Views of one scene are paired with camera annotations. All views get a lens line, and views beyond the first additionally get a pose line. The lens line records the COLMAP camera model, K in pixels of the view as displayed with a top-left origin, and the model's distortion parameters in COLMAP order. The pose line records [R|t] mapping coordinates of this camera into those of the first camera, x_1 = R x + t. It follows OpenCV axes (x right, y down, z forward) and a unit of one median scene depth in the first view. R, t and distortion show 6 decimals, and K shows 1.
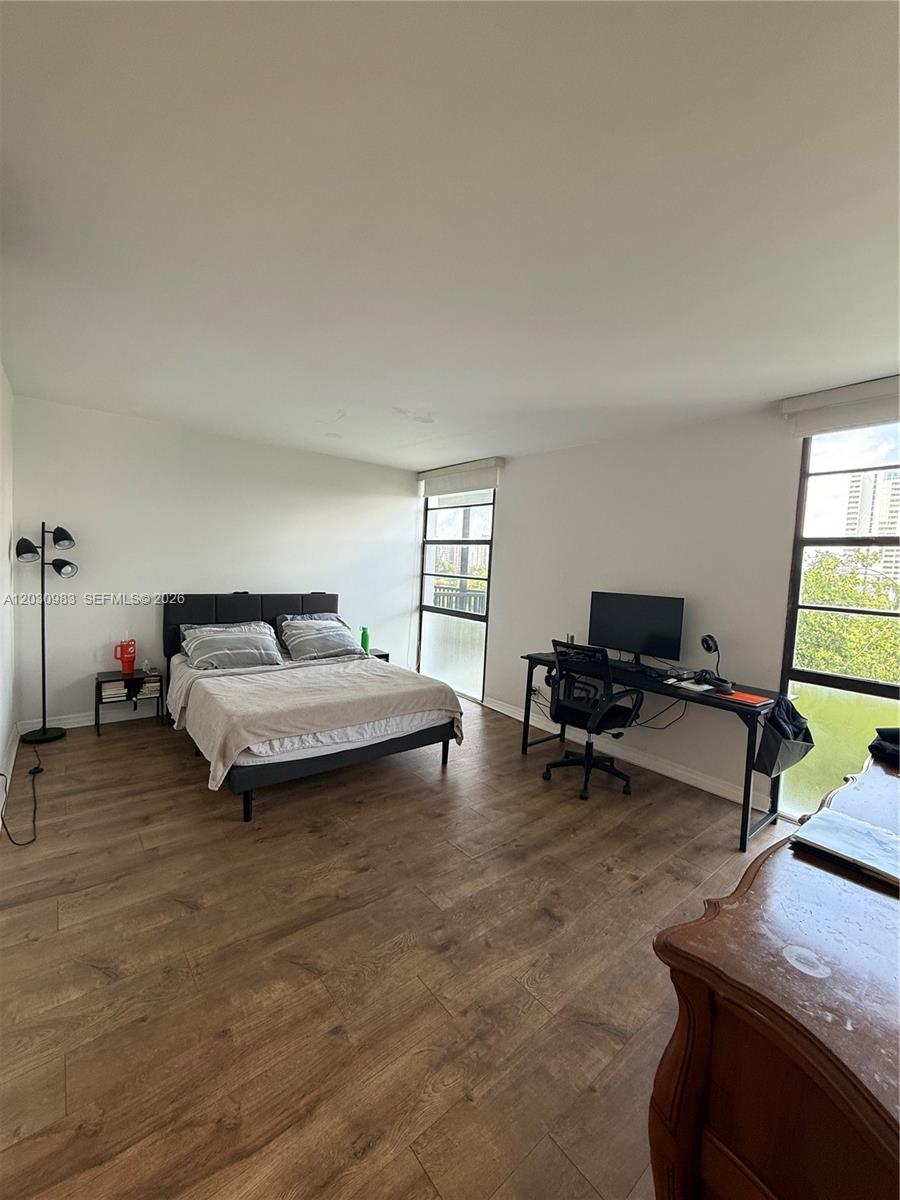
lens RADIAL K [[483.4, 0, 450.6], [0, 483.4, 598.3], [0, 0, 1]] dist [-0.000491, -0.000018]
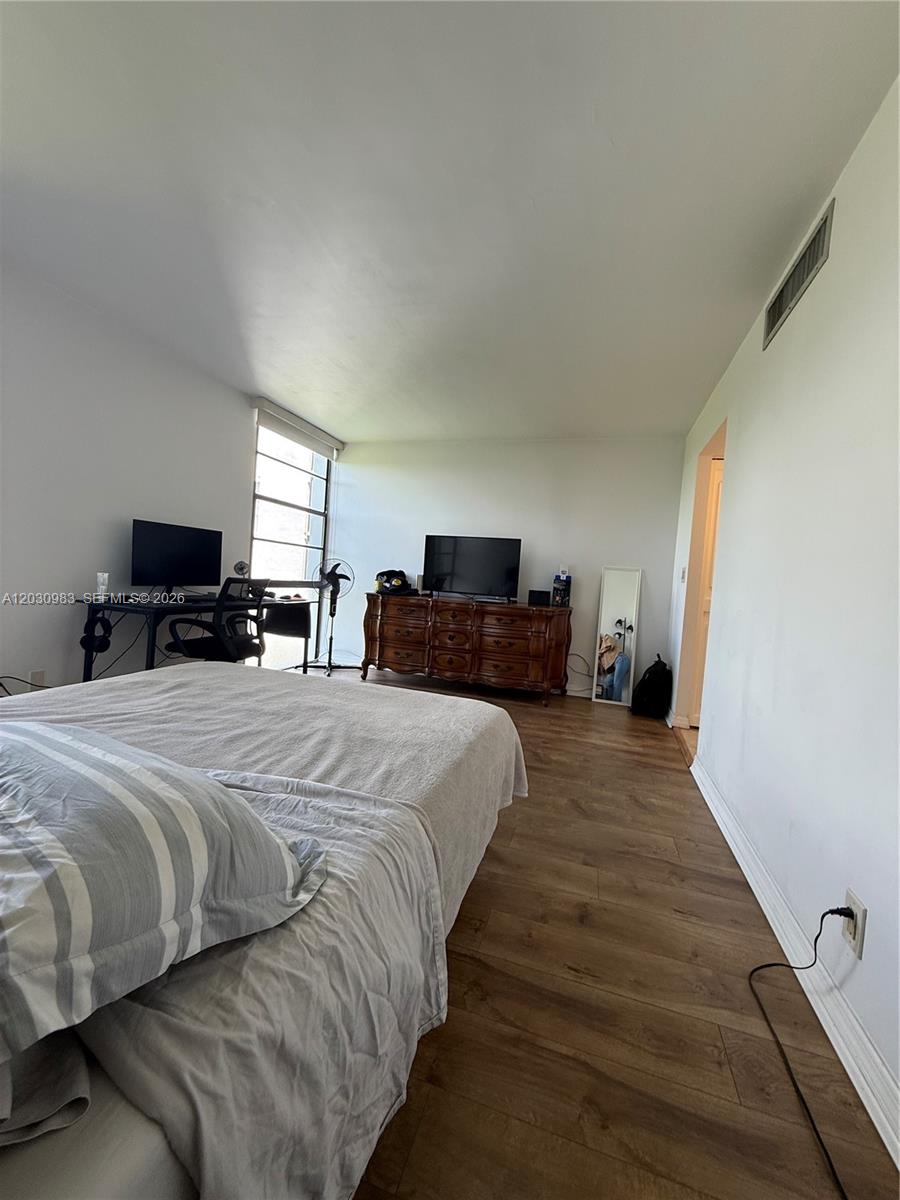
lens RADIAL K [[483.4, 0, 450.6], [0, 483.4, 599.2], [0, 0, 1]] dist [-0.000491, -0.000018]
pose [[-0.555031, -0.125650, 0.822285, -0.968038], [-0.039407, 0.991388, 0.124892, -0.006992], [-0.830896, 0.036915, -0.555202, 1.433179]]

Task objective: Return the lines of the listing above word for word, without the pictures.

Final answer:
Views of one scene are paired with camera annotations. All views get a lens line, and views beyond the first additionally get a pose line. The lens line records the COLMAP camera model, K in pixels of the view as displayed with a top-left origin, and the model's distortion parameters in COLMAP order. The pose line records [R|t] mapping coordinates of this camera into those of the first camera, x_1 = R x + t. It follows OpenCV axes (x right, y down, z forward) and a unit of one median scene depth in the first view. R, t and distortion show 6 decimals, and K shows 1.
lens RADIAL K [[483.4, 0, 450.6], [0, 483.4, 598.3], [0, 0, 1]] dist [-0.000491, -0.000018]
lens RADIAL K [[483.4, 0, 450.6], [0, 483.4, 599.2], [0, 0, 1]] dist [-0.000491, -0.000018]
pose [[-0.555031, -0.125650, 0.822285, -0.968038], [-0.039407, 0.991388, 0.124892, -0.006992], [-0.830896, 0.036915, -0.555202, 1.433179]]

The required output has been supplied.